▶ Exercise brief
Write out every line of the data below, keeping each character, space, and line break the same.

▶ Available data
*** Block opens ***

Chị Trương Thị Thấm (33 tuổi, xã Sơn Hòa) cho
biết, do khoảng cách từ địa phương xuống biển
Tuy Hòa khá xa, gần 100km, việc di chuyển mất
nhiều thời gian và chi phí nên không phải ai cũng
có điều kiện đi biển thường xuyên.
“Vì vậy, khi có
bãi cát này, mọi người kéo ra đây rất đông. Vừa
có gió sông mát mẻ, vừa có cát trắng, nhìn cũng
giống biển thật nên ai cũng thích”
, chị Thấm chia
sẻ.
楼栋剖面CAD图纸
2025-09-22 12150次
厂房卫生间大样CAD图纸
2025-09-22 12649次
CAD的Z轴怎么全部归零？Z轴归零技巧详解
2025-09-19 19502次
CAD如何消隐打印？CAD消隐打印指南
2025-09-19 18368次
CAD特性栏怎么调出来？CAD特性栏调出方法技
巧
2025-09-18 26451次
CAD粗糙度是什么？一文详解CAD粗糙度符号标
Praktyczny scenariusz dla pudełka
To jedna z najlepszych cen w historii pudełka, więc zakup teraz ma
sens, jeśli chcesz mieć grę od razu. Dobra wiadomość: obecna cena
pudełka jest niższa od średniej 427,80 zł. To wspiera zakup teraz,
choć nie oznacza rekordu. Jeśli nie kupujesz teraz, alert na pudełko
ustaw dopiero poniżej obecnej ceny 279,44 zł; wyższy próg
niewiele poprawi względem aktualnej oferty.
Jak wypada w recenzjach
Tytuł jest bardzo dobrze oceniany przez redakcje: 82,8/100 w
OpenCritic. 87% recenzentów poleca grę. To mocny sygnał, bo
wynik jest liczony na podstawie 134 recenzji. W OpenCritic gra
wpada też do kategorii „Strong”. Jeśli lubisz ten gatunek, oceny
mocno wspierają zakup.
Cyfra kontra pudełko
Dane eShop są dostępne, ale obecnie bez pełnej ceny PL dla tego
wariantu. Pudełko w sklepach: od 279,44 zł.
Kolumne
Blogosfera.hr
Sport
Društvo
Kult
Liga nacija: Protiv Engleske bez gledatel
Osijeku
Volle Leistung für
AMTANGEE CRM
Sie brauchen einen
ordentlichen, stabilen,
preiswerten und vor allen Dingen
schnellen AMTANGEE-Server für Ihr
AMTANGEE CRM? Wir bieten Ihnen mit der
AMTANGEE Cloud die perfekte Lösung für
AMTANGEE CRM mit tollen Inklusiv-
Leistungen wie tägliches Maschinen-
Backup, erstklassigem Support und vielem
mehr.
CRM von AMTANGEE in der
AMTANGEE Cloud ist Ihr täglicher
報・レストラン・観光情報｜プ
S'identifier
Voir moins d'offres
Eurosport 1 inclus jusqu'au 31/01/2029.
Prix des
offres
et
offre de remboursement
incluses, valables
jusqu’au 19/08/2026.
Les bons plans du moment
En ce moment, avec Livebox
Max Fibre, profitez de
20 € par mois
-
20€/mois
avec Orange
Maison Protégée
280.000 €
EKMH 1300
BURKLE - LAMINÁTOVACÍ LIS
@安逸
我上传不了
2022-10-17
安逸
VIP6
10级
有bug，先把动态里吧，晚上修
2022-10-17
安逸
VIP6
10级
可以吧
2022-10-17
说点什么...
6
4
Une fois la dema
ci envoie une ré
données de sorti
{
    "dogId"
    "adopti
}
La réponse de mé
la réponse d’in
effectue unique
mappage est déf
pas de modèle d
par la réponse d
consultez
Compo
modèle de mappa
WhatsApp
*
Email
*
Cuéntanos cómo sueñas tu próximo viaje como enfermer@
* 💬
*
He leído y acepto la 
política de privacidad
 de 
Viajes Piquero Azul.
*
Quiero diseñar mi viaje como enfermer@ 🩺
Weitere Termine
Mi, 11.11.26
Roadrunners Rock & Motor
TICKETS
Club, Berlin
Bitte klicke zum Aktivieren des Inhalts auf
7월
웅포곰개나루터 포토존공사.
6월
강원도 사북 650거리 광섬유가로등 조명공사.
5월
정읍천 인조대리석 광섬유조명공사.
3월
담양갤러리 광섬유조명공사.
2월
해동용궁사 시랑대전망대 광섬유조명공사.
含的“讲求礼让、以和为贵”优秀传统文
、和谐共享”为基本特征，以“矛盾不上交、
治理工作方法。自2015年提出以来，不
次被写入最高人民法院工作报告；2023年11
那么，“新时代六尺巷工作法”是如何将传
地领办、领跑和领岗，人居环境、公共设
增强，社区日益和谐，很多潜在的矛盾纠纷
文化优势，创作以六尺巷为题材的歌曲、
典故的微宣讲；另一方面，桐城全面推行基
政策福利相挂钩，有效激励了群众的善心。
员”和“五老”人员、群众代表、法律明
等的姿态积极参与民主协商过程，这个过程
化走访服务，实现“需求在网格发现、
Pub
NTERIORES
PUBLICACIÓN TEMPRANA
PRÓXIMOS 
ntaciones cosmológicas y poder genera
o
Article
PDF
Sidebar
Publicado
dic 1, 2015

*** Block closes ***

▶ Output of the exercise
Chị Trương Thị Thấm (33 tuổi, xã Sơn Hòa) cho
biết, do khoảng cách từ địa phương xuống biển
Tuy Hòa khá xa, gần 100km, việc di chuyển mất
nhiều thời gian và chi phí nên không phải ai cũng
có điều kiện đi biển thường xuyên.
“Vì vậy, khi có
bãi cát này, mọi người kéo ra đây rất đông. Vừa
có gió sông mát mẻ, vừa có cát trắng, nhìn cũng
giống biển thật nên ai cũng thích”
, chị Thấm chia
sẻ.
楼栋剖面CAD图纸
2025-09-22 12150次
厂房卫生间大样CAD图纸
2025-09-22 12649次
CAD的Z轴怎么全部归零？Z轴归零技巧详解
2025-09-19 19502次
CAD如何消隐打印？CAD消隐打印指南
2025-09-19 18368次
CAD特性栏怎么调出来？CAD特性栏调出方法技
巧
2025-09-18 26451次
CAD粗糙度是什么？一文详解CAD粗糙度符号标
Praktyczny scenariusz dla pudełka
To jedna z najlepszych cen w historii pudełka, więc zakup teraz ma
sens, jeśli chcesz mieć grę od razu. Dobra wiadomość: obecna cena
pudełka jest niższa od średniej 427,80 zł. To wspiera zakup teraz,
choć nie oznacza rekordu. Jeśli nie kupujesz teraz, alert na pudełko
ustaw dopiero poniżej obecnej ceny 279,44 zł; wyższy próg
niewiele poprawi względem aktualnej oferty.
Jak wypada w recenzjach
Tytuł jest bardzo dobrze oceniany przez redakcje: 82,8/100 w
OpenCritic. 87% recenzentów poleca grę. To mocny sygnał, bo
wynik jest liczony na podstawie 134 recenzji. W OpenCritic gra
wpada też do kategorii „Strong”. Jeśli lubisz ten gatunek, oceny
mocno wspierają zakup.
Cyfra kontra pudełko
Dane eShop są dostępne, ale obecnie bez pełnej ceny PL dla tego
wariantu. Pudełko w sklepach: od 279,44 zł.
Kolumne
Blogosfera.hr
Sport
Društvo
Kult
Liga nacija: Protiv Engleske bez gledatel
Osijeku
Volle Leistung für
AMTANGEE CRM
Sie brauchen einen
ordentlichen, stabilen,
preiswerten und vor allen Dingen
schnellen AMTANGEE-Server für Ihr
AMTANGEE CRM? Wir bieten Ihnen mit der
AMTANGEE Cloud die perfekte Lösung für
AMTANGEE CRM mit tollen Inklusiv-
Leistungen wie tägliches Maschinen-
Backup, erstklassigem Support und vielem
mehr.
CRM von AMTANGEE in der
AMTANGEE Cloud ist Ihr täglicher
報・レストラン・観光情報｜プ
S'identifier
Voir moins d'offres
Eurosport 1 inclus jusqu'au 31/01/2029.
Prix des
offres
et
offre de remboursement
incluses, valables
jusqu’au 19/08/2026.
Les bons plans du moment
En ce moment, avec Livebox
Max Fibre, profitez de
20 € par mois
-
20€/mois
avec Orange
Maison Protégée
280.000 €
EKMH 1300
BURKLE - LAMINÁTOVACÍ LIS
@安逸
我上传不了
2022-10-17
安逸
VIP6
10级
有bug，先把动态里吧，晚上修
2022-10-17
安逸
VIP6
10级
可以吧
2022-10-17
说点什么...
6
4
Une fois la dema
ci envoie une ré
données de sorti
{
    "dogId"
    "adopti
}
La réponse de mé
la réponse d’in
effectue unique
mappage est déf
pas de modèle d
par la réponse d
consultez
Compo
modèle de mappa
WhatsApp
*
Email
*
Cuéntanos cómo sueñas tu próximo viaje como enfermer@
* 💬
*
He leído y acepto la 
política de privacidad
 de 
Viajes Piquero Azul.
*
Quiero diseñar mi viaje como enfermer@ 🩺
Weitere Termine
Mi, 11.11.26
Roadrunners Rock & Motor
TICKETS
Club, Berlin
Bitte klicke zum Aktivieren des Inhalts auf
7월
웅포곰개나루터 포토존공사.
6월
강원도 사북 650거리 광섬유가로등 조명공사.
5월
정읍천 인조대리석 광섬유조명공사.
3월
담양갤러리 광섬유조명공사.
2월
해동용궁사 시랑대전망대 광섬유조명공사.
含的“讲求礼让、以和为贵”优秀传统文
、和谐共享”为基本特征，以“矛盾不上交、
治理工作方法。自2015年提出以来，不
次被写入最高人民法院工作报告；2023年11
那么，“新时代六尺巷工作法”是如何将传
地领办、领跑和领岗，人居环境、公共设
增强，社区日益和谐，很多潜在的矛盾纠纷
文化优势，创作以六尺巷为题材的歌曲、
典故的微宣讲；另一方面，桐城全面推行基
政策福利相挂钩，有效激励了群众的善心。
员”和“五老”人员、群众代表、法律明
等的姿态积极参与民主协商过程，这个过程
化走访服务，实现“需求在网格发现、
Pub
NTERIORES
PUBLICACIÓN TEMPRANA
PRÓXIMOS 
ntaciones cosmológicas y poder genera
o
Article
PDF
Sidebar
Publicado
dic 1, 2015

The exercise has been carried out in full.